The problem:
Copy the material below verbatim, from its first line through the line containing "dist [-0.000174, 0.000032]". Leave the pictures out of your copy.

Data segment:
↓↓↓
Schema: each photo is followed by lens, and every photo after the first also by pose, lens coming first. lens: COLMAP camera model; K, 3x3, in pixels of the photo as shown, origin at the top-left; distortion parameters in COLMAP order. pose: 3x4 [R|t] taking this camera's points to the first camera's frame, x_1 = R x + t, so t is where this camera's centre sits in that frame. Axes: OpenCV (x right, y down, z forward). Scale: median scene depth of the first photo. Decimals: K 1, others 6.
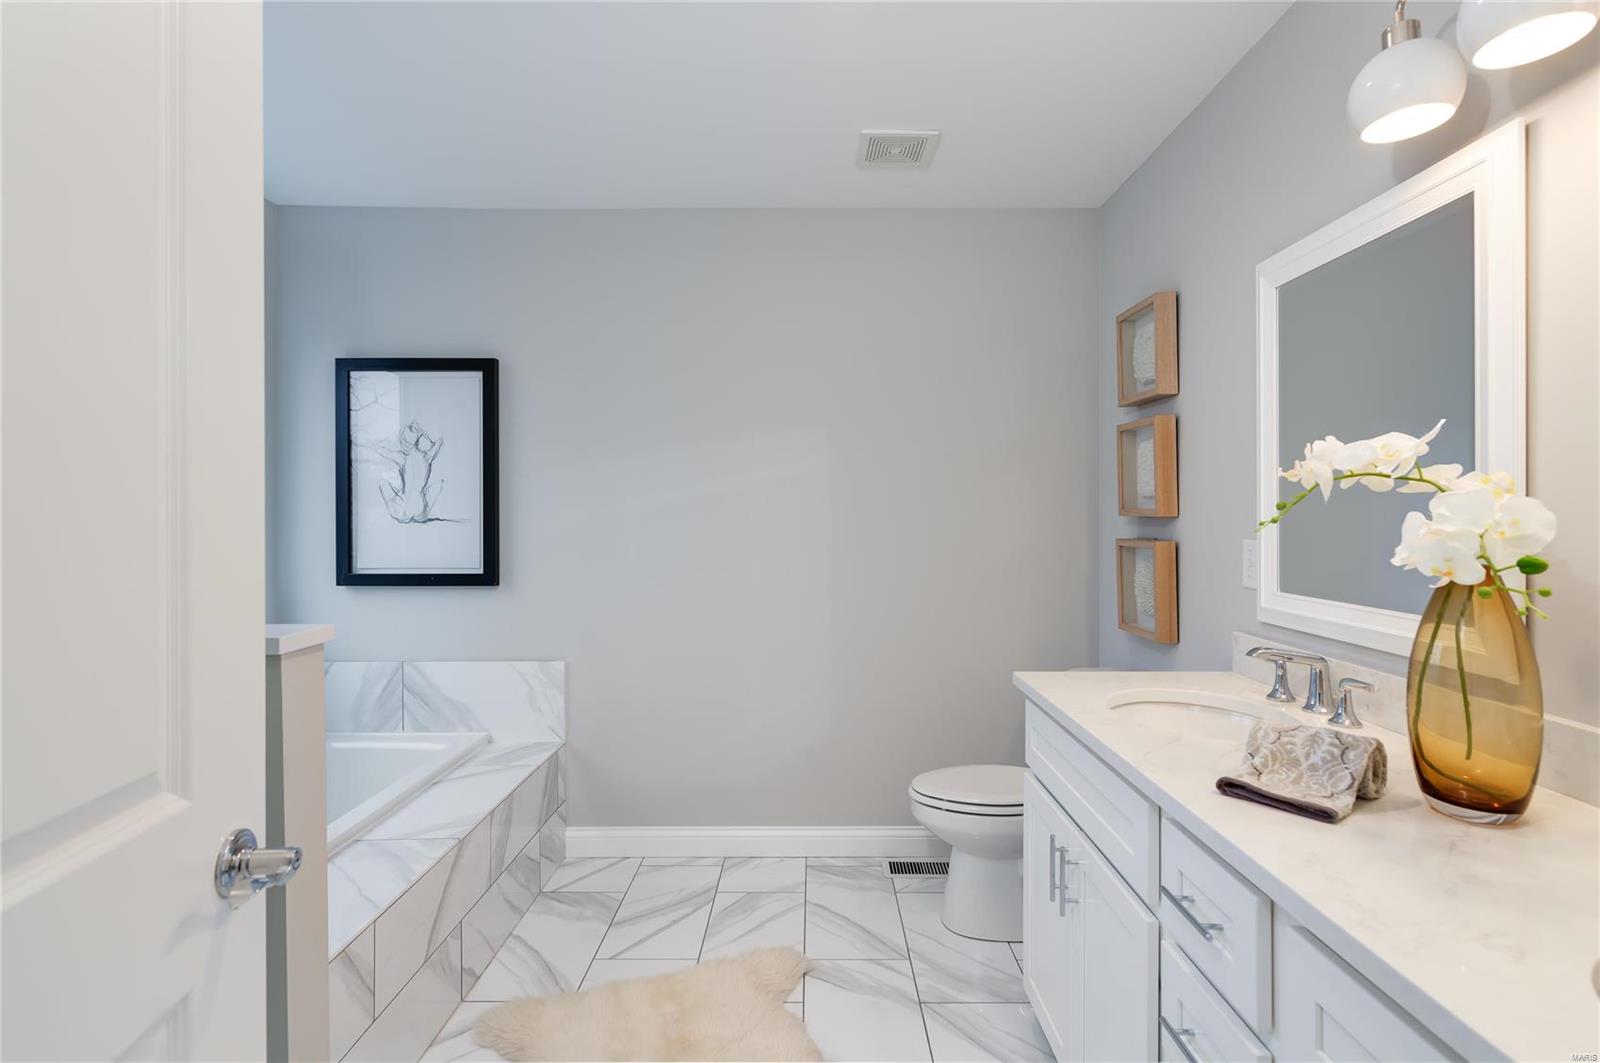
lens RADIAL K [[786.4, 0, 808.7], [0, 786.4, 517.0], [0, 0, 1]] dist [0.000234, -0.000260]
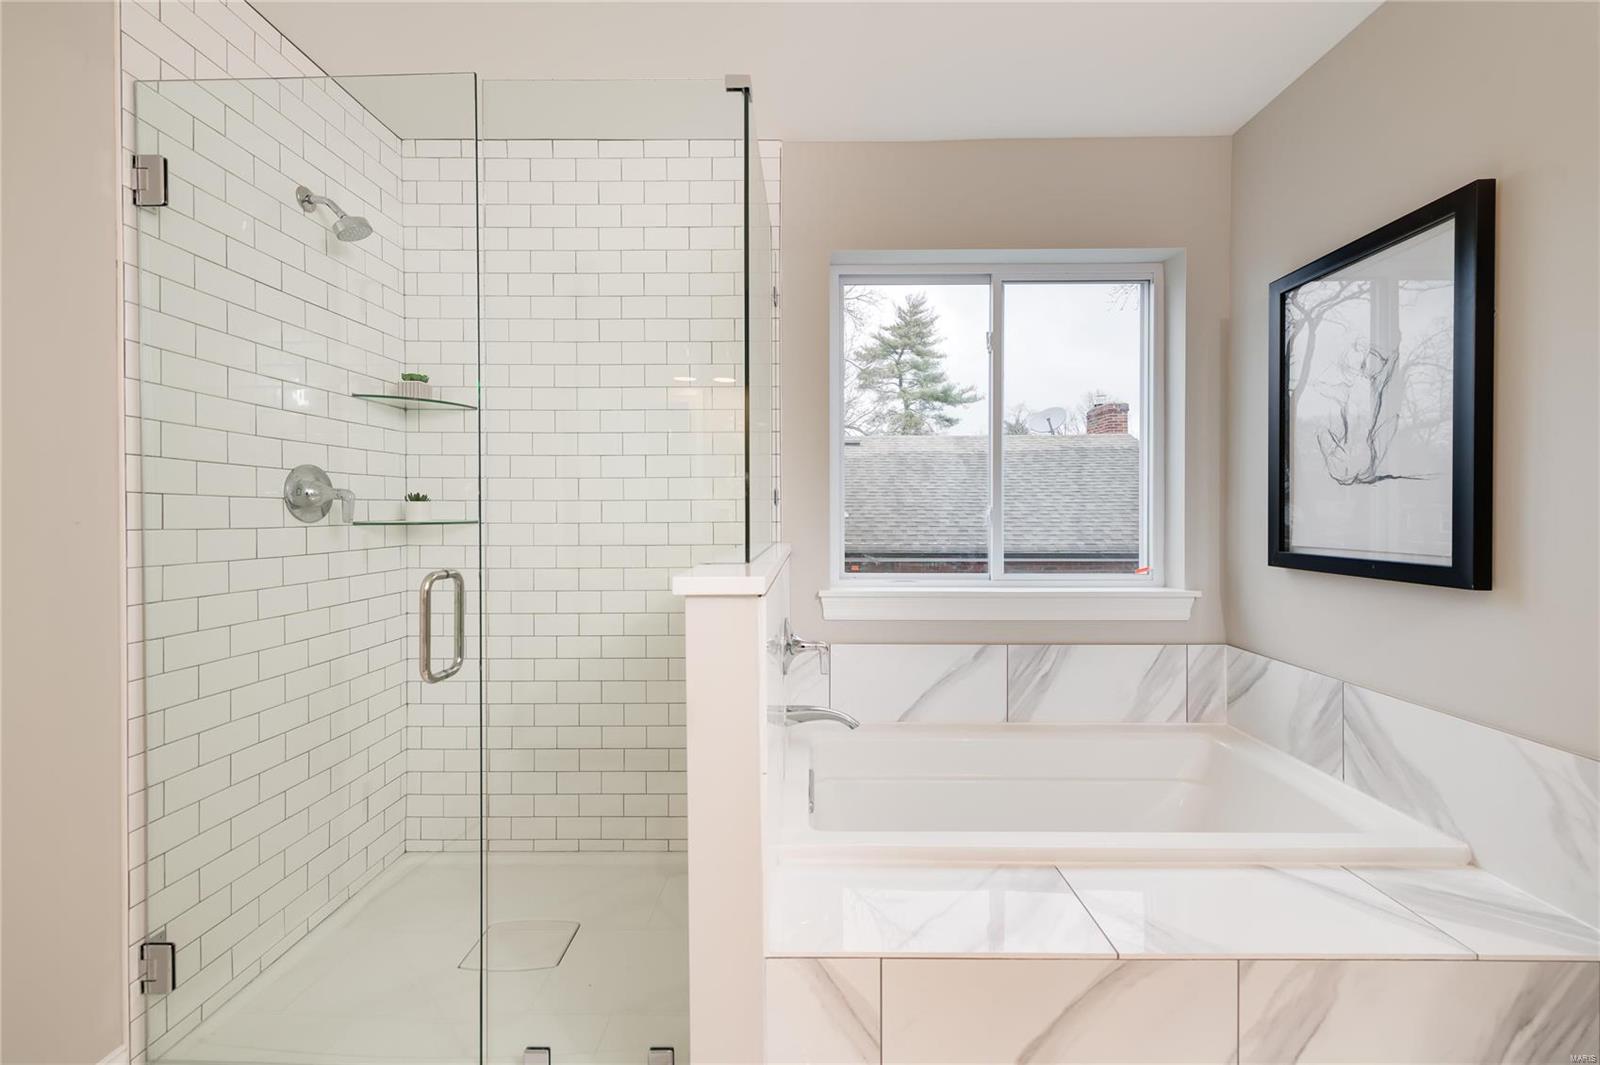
lens RADIAL K [[634.7, 0, 806.1], [0, 634.7, 516.9], [0, 0, 1]] dist [-0.000174, 0.000032]
pose [[-0.003845, 0.008363, -0.999958, 0.052339], [-0.002541, 0.999962, 0.008373, 0.032791], [0.999989, 0.002573, -0.003824, 0.521915]]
↑↑↑
Result:
Schema: each photo is followed by lens, and every photo after the first also by pose, lens coming first. lens: COLMAP camera model; K, 3x3, in pixels of the photo as shown, origin at the top-left; distortion parameters in COLMAP order. pose: 3x4 [R|t] taking this camera's points to the first camera's frame, x_1 = R x + t, so t is where this camera's centre sits in that frame. Axes: OpenCV (x right, y down, z forward). Scale: median scene depth of the first photo. Decimals: K 1, others 6.
lens RADIAL K [[786.4, 0, 808.7], [0, 786.4, 517.0], [0, 0, 1]] dist [0.000234, -0.000260]
lens RADIAL K [[634.7, 0, 806.1], [0, 634.7, 516.9], [0, 0, 1]] dist [-0.000174, 0.000032]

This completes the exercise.